● **WHAT IS BEING ASKED**
Reproduce the whole text on the 8Ball album Almost Famous, keeping every line the same.

EXCERPTED TEXT below:

Studio album by 8Ball
- Released: November 20, 2001
- Recorded: 2000–01
- Genre: Hip hop
- Length: 1:10:12
- Label: JCOR Entertainment
- Producers: 8Ball (also exec.); Corey 'Blacstract' Woodard; Corline 6000; Dewayne Martin; Nitti; Oomp Camp;

8Ball chronology
| Lost (1998) | Almost Famous (2001) | Lay It Down (2002) |

= Almost Famous (8Ball album) =

Almost Famous is the second solo studio album by American rapper 8Ball. It was released on November 20, 2001, through JCOR Entertainment. It features guest appearances from MJG, Carl Thomas, Cl'Che, Dorasel, Koncrete, Ludacris, P. Diddy and Thorough. The album peaked at number 47 on the Billboard 200 and number 6 on the Top R&B/Hip-Hop Albums in the United States.

End of EXCERPTED TEXT.
SUPPLIED RECORDS below:

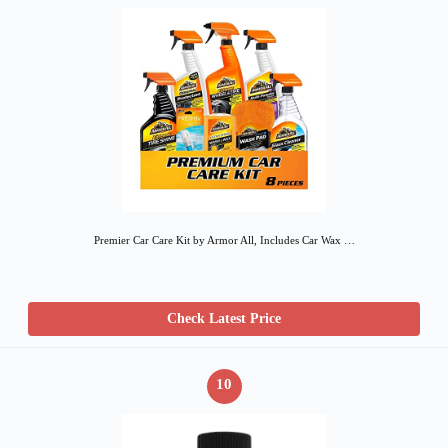
Premier Car Care Kit by Armor All, Includes Car Wax …
Check Latest Price
10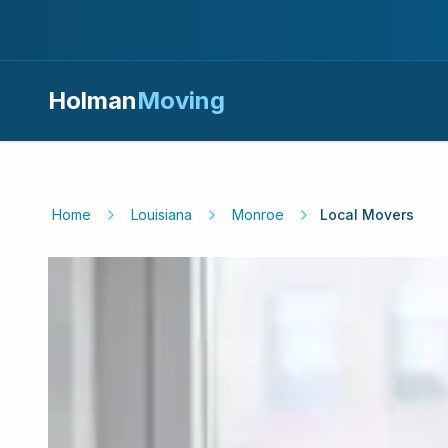
Holman
Moving
Home
Louisiana
Monroe
Local Movers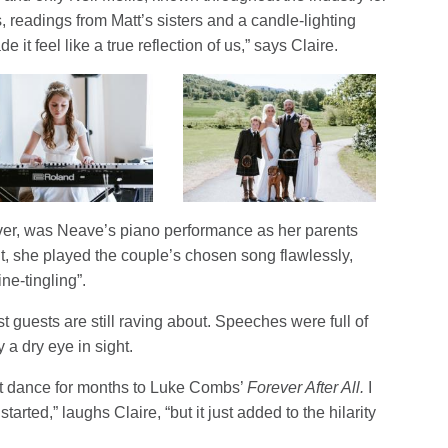
readings from Matt’s sisters and a candle-lighting
 it feel like a true reflection of us,” says Claire.
er, was Neave’s piano performance as her parents
t, she played the couple’s chosen song flawlessly,
ne-tingling”.
guests are still raving about. Speeches were full of
 a dry eye in sight.
rst dance for months to Luke Combs’
Forever After All.
I
rted,” laughs Claire, “but it just added to the hilarity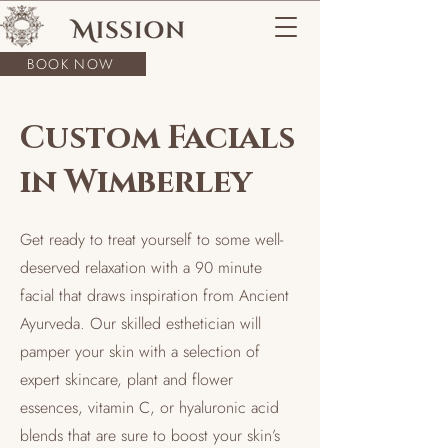
BOOK NOW
Custom Facials
in Wimberley
Get ready to treat yourself to some well-
deserved relaxation with a 90 minute
facial that draws inspiration from Ancient
Ayurveda. Our skilled esthetician will
pamper your skin with a selection of
expert skincare, plant and flower
essences, vitamin C, or hyaluronic acid
blends that are sure to boost your skin’s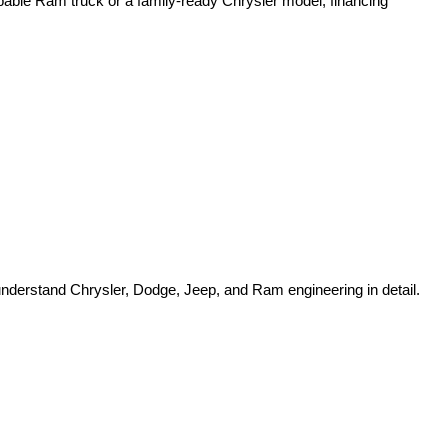
pable Ram truck or a family-ready Chrysler model, financing 
o understand Chrysler, Dodge, Jeep, and Ram engineering in detail.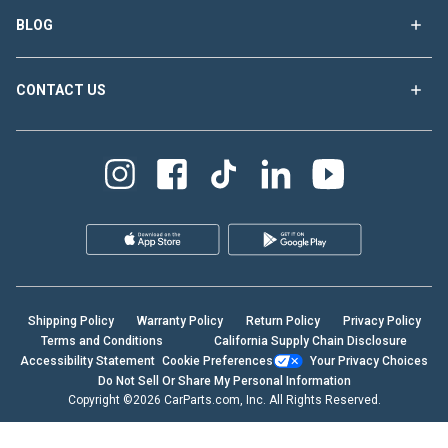
BLOG
CONTACT US
Shipping Policy
Warranty Policy
Return Policy
Privacy Policy
Terms and Conditions
California Supply Chain Disclosure
Accessibility Statement
Cookie Preferences
Your Privacy Choices
Do Not Sell Or Share My Personal Information
Copyright ©2026 CarParts.com, Inc. All Rights Reserved.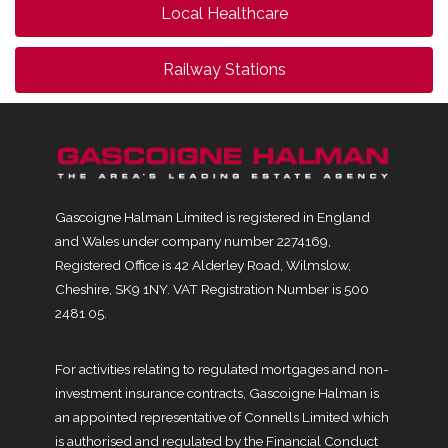
Local Healthcare
Railway Stations
Gascoigne Halman Limited is registered in England
and Wales under company number 2274169,
Registered Office is 42 Alderley Road, Wilmslow,
Cheshire, SK9 1NY. VAT Registration Number is 500
2481 05.
For activities relating to regulated mortgages and non-
investment insurance contracts, Gascoigne Halman is
an appointed representative of Connells Limited which
is authorised and regulated by the Financial Conduct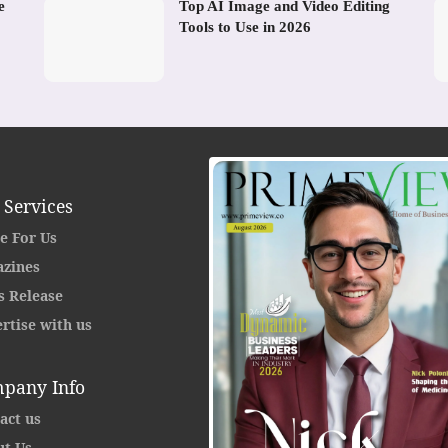
e
Top AI Image and Video Editing
Tools to Use in 2026
 Services
e For Us
zines
s Release
rtise with us
pany Info
act us
t Us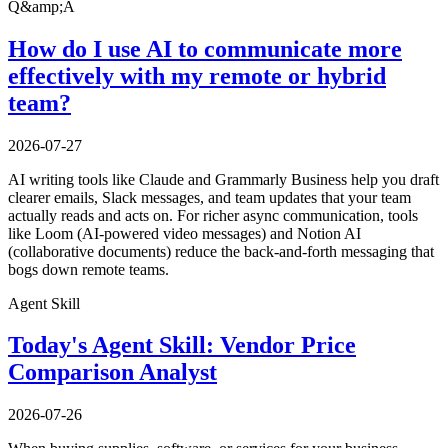
Q&amp;A
How do I use AI to communicate more
effectively with my remote or hybrid
team?
2026-07-27
AI writing tools like Claude and Grammarly Business help you draft
clearer emails, Slack messages, and team updates that your team
actually reads and acts on. For richer async communication, tools
like Loom (AI-powered video messages) and Notion AI
(collaborative documents) reduce the back-and-forth messaging that
bogs down remote teams.
Agent Skill
Today's Agent Skill: Vendor Price
Comparison Analyst
2026-07-26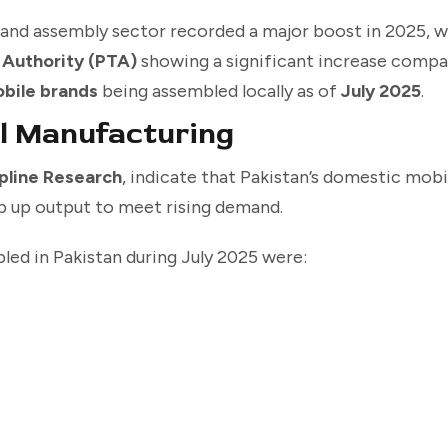
and assembly sector recorded a major boost in 2025, w
 Authority (PTA)
showing a significant increase compar
obile brands
being assembled locally as of
July 2025
.
l Manufacturing
pline Research
, indicate that Pakistan’s domestic mob
mp up output to meet rising demand.
ed in Pakistan during July 2025 were: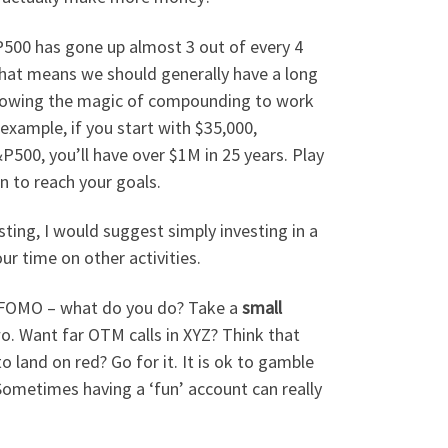
P500 has gone up almost 3 out of every 4
That means we should generally have a long
allowing the magic of compounding to work
r example, if you start with $35,000,
P500, you’ll have over $1M in 25 years. Play
n to reach your goals.
sting, I would suggest simply investing in a
ur time on other activities.
hat FOMO – what do you do? Take a
small
o. Want far OTM calls in XYZ? Think that
to land on red? Go for it. It is ok to gamble
l. Sometimes having a ‘fun’ account can really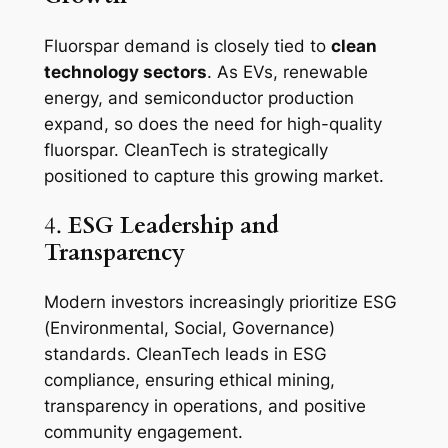
Fluorspar demand is closely tied to
clean
technology sectors
. As EVs, renewable
energy, and semiconductor production
expand, so does the need for high-quality
fluorspar. CleanTech is strategically
positioned to capture this growing market.
4.
ESG Leadership and
Transparency
Modern investors increasingly prioritize ESG
(Environmental, Social, Governance)
standards. CleanTech leads in ESG
compliance, ensuring ethical mining,
transparency in operations, and positive
community engagement.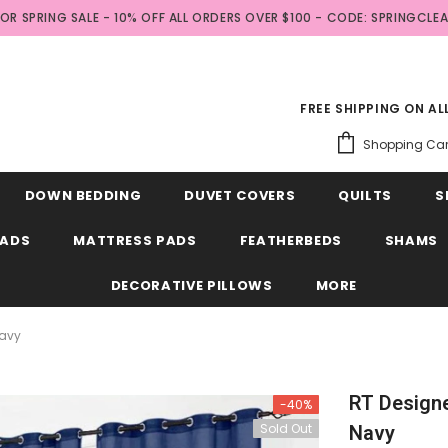
FOR SPRING SALE - 10% OFF ALL ORDERS OVER $100 - CODE: SPRINGCLE
FREE SHIPPING ON A
Shopping Car
DOWN BEDDING
DUVET COVERS
QUILTS
S
EADS
MATTRESS PADS
FEATHERBEDS
SHAMS
DECORATIVE PILLOWS
MORE
Navy
RT Designe
-40%
Sold Out
Navy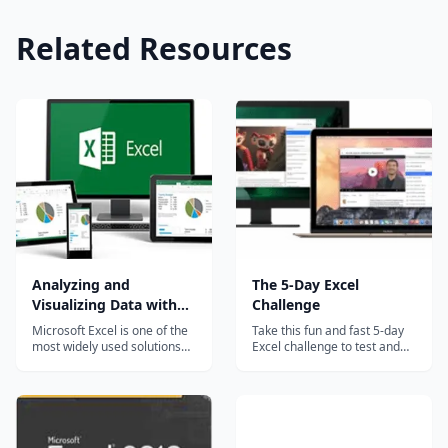
Related Resources
Analyzing and
The 5-Day Excel
Visualizing Data with
Challenge
Excel
Microsoft Excel is one of the
Take this fun and fast 5-day
most widely used solutions
Excel challenge to test and
for analyzing and visualizing
build your Excel skills. The
data. Beginning with Excel
challenges are based on the
2010, new tools were
questions that Excel expert
introduced to enable the
Dennis Taylor encounters
analysis of more data,
most often, and they grow
resulting in less time spent
progressively harder each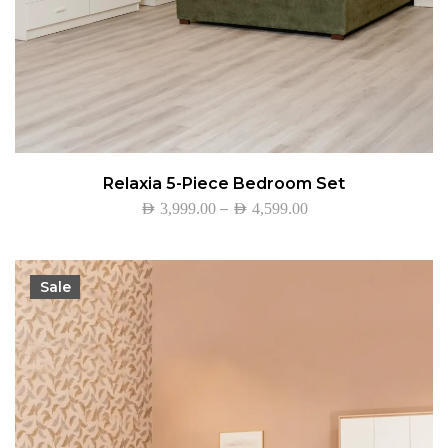
Relaxia 5-Piece Bedroom Set
–
AED
3,999.00
AED
4,599.00
Sale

End of SUPPLIED RECORDS.

● **RESPONSE TO THE EXERCISE**
Studio album by 8Ball
- Released: November 20, 2001
- Recorded: 2000–01
- Genre: Hip hop
- Length: 1:10:12
- Label: JCOR Entertainment
- Producers: 8Ball (also exec.); Corey 'Blacstract' Woodard; Corline 6000; Dewayne Martin; Nitti; Oomp Camp;

8Ball chronology
| Lost (1998) | Almost Famous (2001) | Lay It Down (2002) |

= Almost Famous (8Ball album) =

Almost Famous is the second solo studio album by American rapper 8Ball. It was released on November 20, 2001, through JCOR Entertainment. It features guest appearances from MJG, Carl Thomas, Cl'Che, Dorasel, Koncrete, Ludacris, P. Diddy and Thorough. The album peaked at number 47 on the Billboard 200 and number 6 on the Top R&B/Hip-Hop Albums in the United States.